Segment Open

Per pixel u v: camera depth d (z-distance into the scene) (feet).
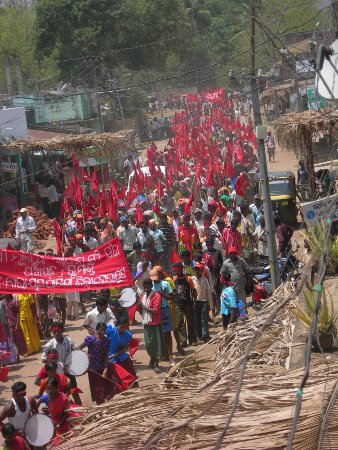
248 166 126.00
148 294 48.39
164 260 72.02
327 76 19.72
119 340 42.57
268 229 53.31
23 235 86.94
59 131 143.54
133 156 140.26
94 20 192.44
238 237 65.77
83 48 192.75
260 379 26.66
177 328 51.08
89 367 41.70
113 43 194.18
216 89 229.04
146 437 24.66
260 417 23.84
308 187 96.78
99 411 28.14
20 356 55.67
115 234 72.18
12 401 34.73
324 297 34.04
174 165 122.31
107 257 46.70
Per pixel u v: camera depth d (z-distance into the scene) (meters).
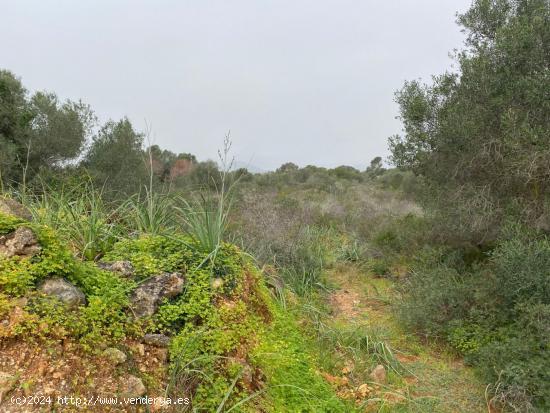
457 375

Segment Closed

EXERCISE:
Your task is to copy word for word the lines from the line containing "99 411 28.14" to the end of the listing, both included, and to drop any pictures.

TASK RESPONSE:
99 411 28.14
20 356 55.67
115 234 72.18
12 401 34.73
324 297 34.04
174 165 122.31
107 257 46.70
Per pixel u v: camera depth d (z-distance into the scene) (meters).
457 375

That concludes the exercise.